▶ [Exercise description]: Go through the records and filter out every line lacking the word "Клуб"; copy the lines that remain.

Provided records Start Marker

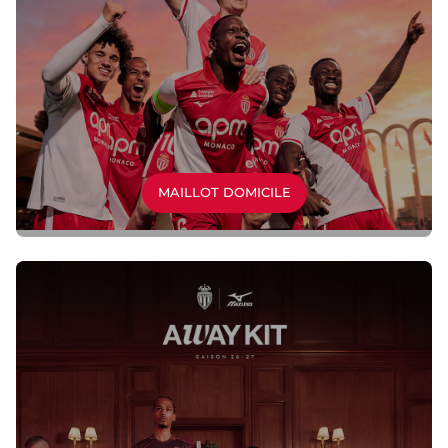
MAILLOT DOMICILE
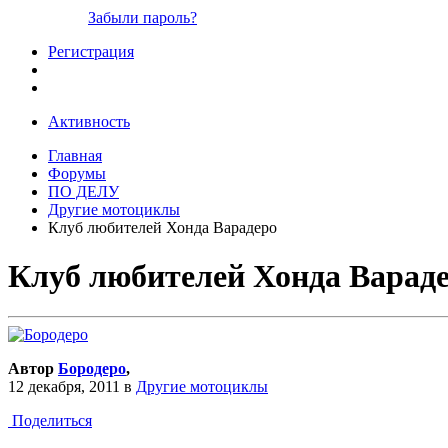
Забыли пароль?
Регистрация
Активность
Главная
Форумы
ПО ДЕЛУ
Другие мотоциклы
Клуб любителей Хонда Варадеро
Клуб любителей Хонда Варад
Автор
Бородеро
,
12 декабря, 2011
в
Другие мотоциклы
Поделиться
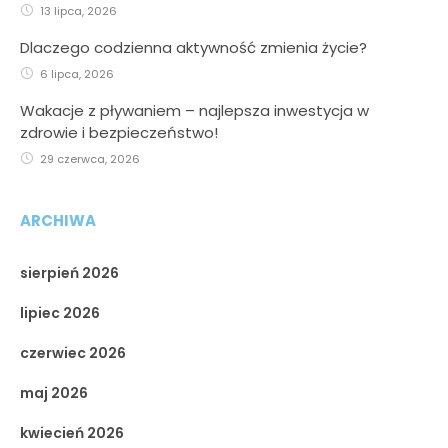
13 lipca, 2026
Dlaczego codzienna aktywność zmienia życie?
6 lipca, 2026
Wakacje z pływaniem – najlepsza inwestycja w
zdrowie i bezpieczeństwo!
29 czerwca, 2026
ARCHIWA
sierpień 2026
lipiec 2026
czerwiec 2026
maj 2026
kwiecień 2026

Provided records End Marker

▶ [Answer]:
Клуб любителей Хонда Варадеро
Клуб любителей Хонда Варад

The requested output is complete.